The Breakfast Room at Marjorie Merriweather Post’s Hillwood estate, Washington. The emerald, green glass chandelier is from Catherine the Great’s bedroom in the Catherine Palace at Tsarskoe Selo. It alludes to the wider collection at Hillwood, as Marjorie Merriweather Post was an early and avid collection of Imperial Era Russian works of art. Marjorie Merriweather (1887 –1973) was born in Springfield, Illinois, the daughter and only child of C. W. Post and Ella Letitia Merriweather. At age 27, following her father’s death in 1914, she became the owner of the rapidly growing Postum Cereal Company, inheriting what was at the time an unfathomable fortune of US$20 million and becoming the wealthiest woman in the United States.
The salle à manger of Princesse Mathilde at 24 rue de Courcelles painted by Giraud Sébastien Charles in 1854 (©RMN).

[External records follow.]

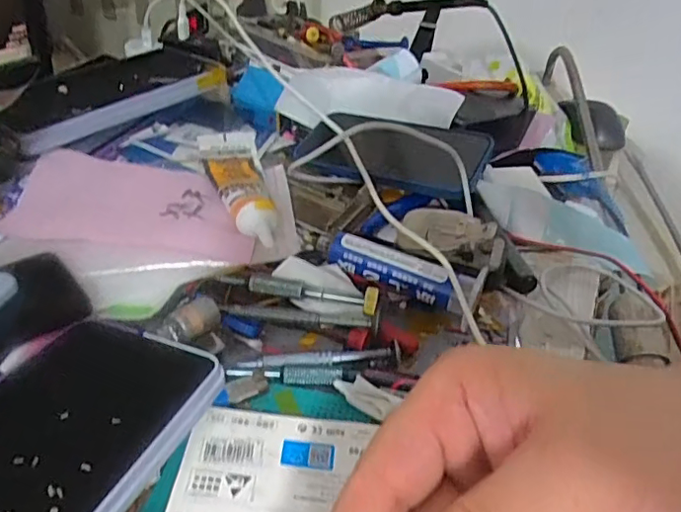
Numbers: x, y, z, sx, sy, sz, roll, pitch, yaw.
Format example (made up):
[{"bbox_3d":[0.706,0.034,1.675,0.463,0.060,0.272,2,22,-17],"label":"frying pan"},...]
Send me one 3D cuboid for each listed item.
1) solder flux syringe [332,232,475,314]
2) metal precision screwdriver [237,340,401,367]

The Chinese Dining Room in Buckingham Palace is furnished with artworks originally made for the Royal Pavilion, Brighton, which was George IV’s pleasure palace decorated in the extravagant chinoiserie style.
The dining room of the Hôtel de la Marine Paris, so called because for more than two hundred years it was home to the Ministry of the French Navy. Built by Ange-Jacques Gabriel, the principal architect of King Louis XV of France, the Hôtel de la Marine was originally the home of the royal Garde-Meuble, the office managing the furnishing of all royal properties.

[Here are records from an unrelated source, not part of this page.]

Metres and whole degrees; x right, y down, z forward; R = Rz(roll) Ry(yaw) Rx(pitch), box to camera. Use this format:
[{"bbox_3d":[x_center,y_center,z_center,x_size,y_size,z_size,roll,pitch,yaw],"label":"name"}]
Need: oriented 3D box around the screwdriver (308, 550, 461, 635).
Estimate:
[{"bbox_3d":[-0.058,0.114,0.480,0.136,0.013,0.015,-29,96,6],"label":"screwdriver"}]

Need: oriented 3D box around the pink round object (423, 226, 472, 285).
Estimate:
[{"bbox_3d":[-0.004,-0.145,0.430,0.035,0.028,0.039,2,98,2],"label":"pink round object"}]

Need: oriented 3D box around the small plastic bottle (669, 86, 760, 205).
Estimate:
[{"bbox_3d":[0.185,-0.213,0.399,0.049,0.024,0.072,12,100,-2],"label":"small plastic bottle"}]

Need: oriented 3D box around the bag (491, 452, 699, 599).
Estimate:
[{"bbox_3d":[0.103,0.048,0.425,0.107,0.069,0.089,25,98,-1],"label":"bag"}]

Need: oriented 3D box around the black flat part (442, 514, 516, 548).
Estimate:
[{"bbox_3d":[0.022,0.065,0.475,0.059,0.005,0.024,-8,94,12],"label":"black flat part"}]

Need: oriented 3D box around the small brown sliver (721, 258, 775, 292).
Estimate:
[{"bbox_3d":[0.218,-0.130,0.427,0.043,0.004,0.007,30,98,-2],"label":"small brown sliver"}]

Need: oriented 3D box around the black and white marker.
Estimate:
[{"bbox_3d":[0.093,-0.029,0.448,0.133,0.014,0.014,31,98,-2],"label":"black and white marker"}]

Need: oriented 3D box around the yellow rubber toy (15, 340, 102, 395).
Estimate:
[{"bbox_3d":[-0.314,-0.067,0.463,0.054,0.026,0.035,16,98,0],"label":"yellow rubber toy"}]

Elegant rather than truly palatial, it is considered the quintessential example of a French dining-room with tall, panelled doors, silk wall-hangings embroidered with flowers and pittoresque medallions and white painted chairs. The two buffet cabinets are exceptional examples by the royal cabinetmaker Jean-Henri Riesener (1734 – 1806), a pupil of Oeben, the greatest cabinetmaker of his time. The table is set with Sèvres porcelain and has been recreated in the spirit of Le Déjeuner d’huîtres a painting by Jean-François de Troy (1735).

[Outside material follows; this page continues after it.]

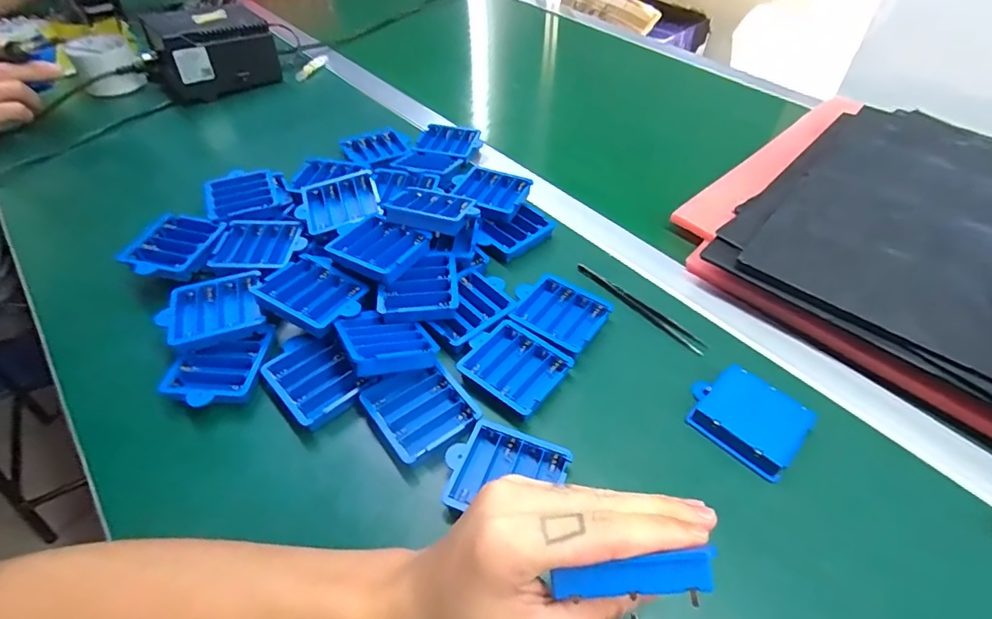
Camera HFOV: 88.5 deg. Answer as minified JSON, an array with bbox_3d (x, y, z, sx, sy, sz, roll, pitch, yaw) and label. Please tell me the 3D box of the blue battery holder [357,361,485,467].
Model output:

Le Déjeuner d’huîtres painted in 1735 together with Nicolas Lancret’s Le Déjeuner de jambon were commissioned by Louis XV to decorate the dining room in the lesser apartments at the Palace of Versailles. It includes the first appearance of a champagne bottle in painting. Both paintings are now in the Musée Condé (photo credit: Musée Condé Château de Chantilly ©RMN).